Além disso, ele fixou orientação para que as alíquotas de ICMS sobre combustível sejam seletivas, na maior medida possível, em função da essencialidade do produto e de fins extrafiscais, de acordo com o produto; ou específicas, por unidade de medida adotada (valor em reais por litro).  

Ação no Supremo  

O Colégio Nacional de Procuradorias-Gerais dos Estados e do Distrito Federal (Conpeg) protocolou petição no Supremo Tribunal Federal requerendo a suspensão de parte da decisão do ministro André Mendonça.  

No pedido, os procuradores dos Estados, entre eles o de Mato Grosso, pedem que seja determinado que alíquotas de ICMS sobre combustível cobradas sejam “seletivas, na maior medida possível, em função da essencialidade do produto e de fins extrafiscais, de acordo com o produto”.  

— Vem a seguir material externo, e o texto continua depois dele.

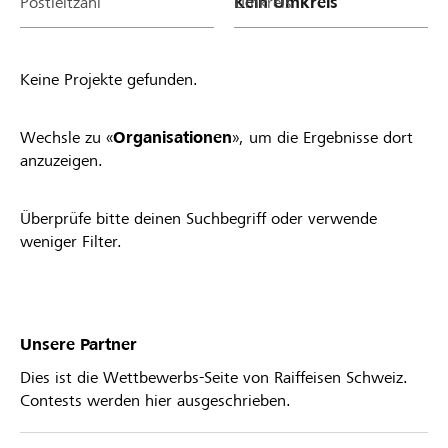
Postleitzahl
Umkreis
Keine Projekte gefunden.
Wechsle zu «
Organisationen
», um die Ergebnisse dort
anzuzeigen.
Überprüfe bitte deinen Suchbegriff oder verwende
weniger Filter.
Unsere Partner
Dies ist die Wettbewerbs-Seite von Raiffeisen Schweiz.
Contests werden hier ausgeschrieben.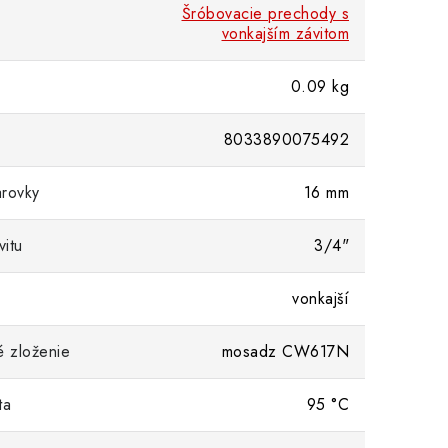
Šróbovacie prechody s
vonkajším závitom
0.09 kg
8033890075492
rovky
16 mm
itu
3/4"
vonkajší
é zloženie
mosadz CW617N
ta
95 °C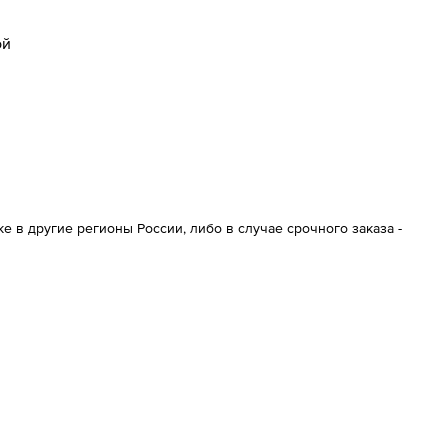
ой
 в другие регионы России, либо в случае срочного заказа -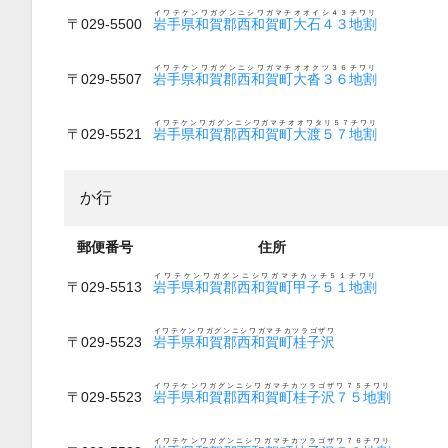
イワテケンワガグンニシワガマチオオイシ４３チワリ
〒029-5500
岩手県和賀郡西和賀町大石４３地割
イワテケンワガグンニシワガマチオオクツ３６チワリ
〒029-5507
岩手県和賀郡西和賀町大沓３６地割
イワテケンワガグンニシワガマチオオワタリ５７チワリ
〒029-5521
岩手県和賀郡西和賀町大渡５７地割
か行
郵便番号
住所
イワテケンワガグンニシワガマチカッチ５１チワリ
〒029-5513
岩手県和賀郡西和賀町甲子５１地割
イワテケンワガグンニシワガマチカツラゴザワ
〒029-5523
岩手県和賀郡西和賀町桂子沢
イワテケンワガグンニシワガマチカツラゴザワ７５チワリ
〒029-5523
岩手県和賀郡西和賀町桂子沢７５地割
イワテケンワガグンニシワガマチカツラゴザワ７６チワリ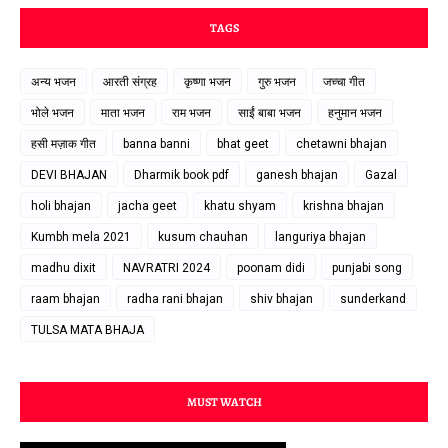
TAGS
अन्य भजन
आरती संग्रह
कृष्णा भजन
गुरु भजन
जच्चा गीत
भोले भजन
माता भजन
राम भजन
साईं बाबा भजन
हनुमान भजन
हसी मज़ाक गीत
banna banni
bhat geet
chetawni bhajan
DEVI BHAJAN
Dharmik book pdf
ganesh bhajan
Gazal
holi bhajan
jacha geet
khatu shyam
krishna bhajan
Kumbh mela 2021
kusum chauhan
languriya bhajan
madhu dixit
NAVRATRI 2024
poonam didi
punjabi song
raam bhajan
radha rani bhajan
shiv bhajan
sunderkand
TULSA MATA BHAJA
MUST WATCH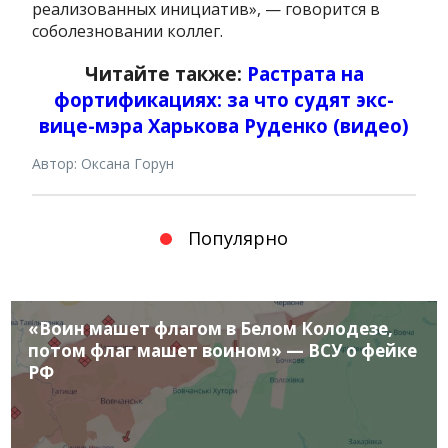
реализованных инициатив», — говорится в
соболезновании коллег.
Читайте также:
Растрата на
фортификациях: за что судят экс-
вице-мэра Харькова Руденко (видео)
Автор: Оксана Горун
Популярно
«Воин машет флагом в Белом Колодезе,
потом флаг машет воином» — ВСУ о фейке
РФ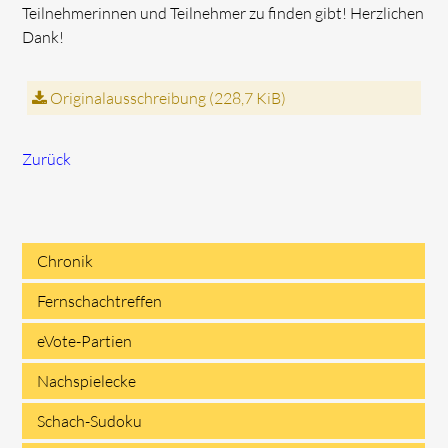
Teilnehmerinnen und Teilnehmer zu finden gibt! Herzlichen
Dank!
Originalausschreibung
(228,7 KiB)
Zurück
Chronik
Navigation
Fernschachtreffen
überspringen
eVote-Partien
Nachspielecke
Schach-Sudoku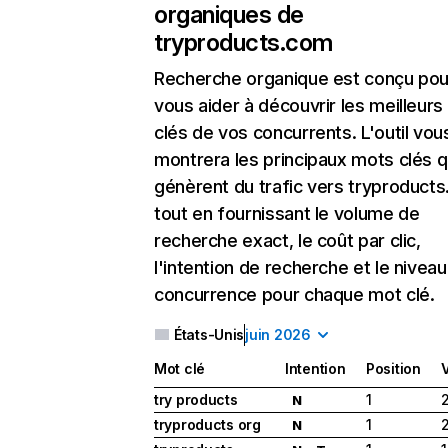
organiques de
tryproducts.com
Recherche organique
est conçu pou
vous aider à découvrir les meilleur
clés de vos concurrents. L'outil vou
montrera les principaux mots clés q
génèrent du trafic vers tryproduct
tout en fournissant le volume de
recherche exact, le coût par clic,
l'intention de recherche et le nivea
concurrence pour chaque mot clé.
États-Unis
juin 2026
Mot clé
Intention
Position
try products
1
N
tryproducts org
1
N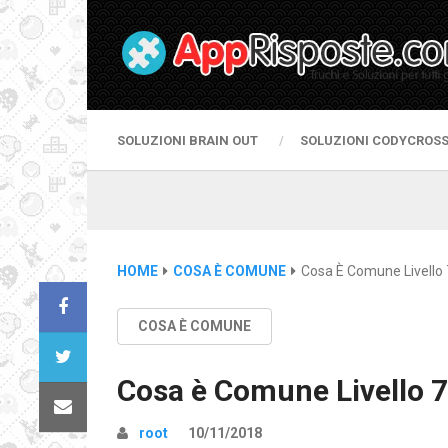
SOLUZIONI BRAIN OUT
SOLUZIONI CODYCROS
HOME
COSA È COMUNE
Cosa È Comune Livello 
COSA È COMUNE
Cosa è Comune Livello 7
root
10/11/2018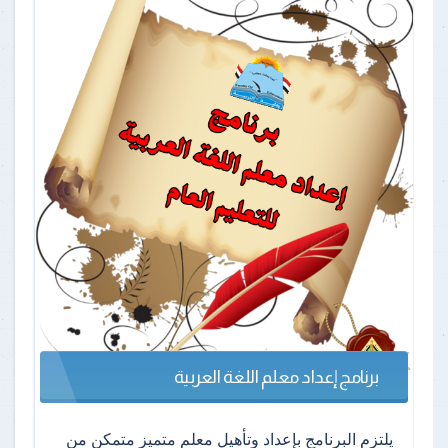
برنامج إعداد معلم اللغة العربية
يلتزم البرنامج بإعداد وتأهيل معلم متميز متمكن من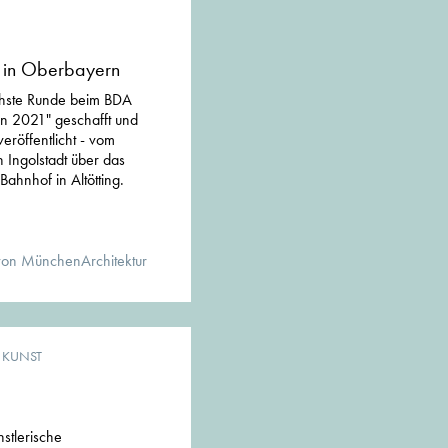
in Oberbayern
chste Runde beim BDA
n 2021" geschafft und
veröffentlicht - vom
 Ingolstadt über das
ahnhof in Altötting.
von MünchenArchitektur
& KUNST
stlerische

“Cautelarmente, presente o relevante interesse de ordem pública, garanta a autoridade da decisão proferida nesta ADPF, face àquela proferida a posteriori no âmbito da ADI nº7.164, considerando-se a plausibilidade das razões ora arguidas, somada ao fato de que aquele decisum produz efeitos imediatos relativamente à ordem de deliberação dos Estados e DF, através do CONFAZ, acerca do dispositivo previsto no art. 155, §§ 4º e5º, da CF/88 (definição das alíquotas ICMS-Combustível com expressa observação de que atendam à seletividade em função da essencialidade), como meio adequado a preservar e a garantir a eficácia de futura decisão de mérito a ser proferida nesta ADPF (sobretudo na provável hipótese de sua improcedência), conferindo aos Estados e ao Distrito Federal o necessário e salutar ambiente de segurança jurídica para amparar a tributação do ICMS-combustíveis, valendo-se das alíquotas previstas nas suas respectivas legislações internas, até que sobrevenha, neste particular”, diz trecho extraído do petição.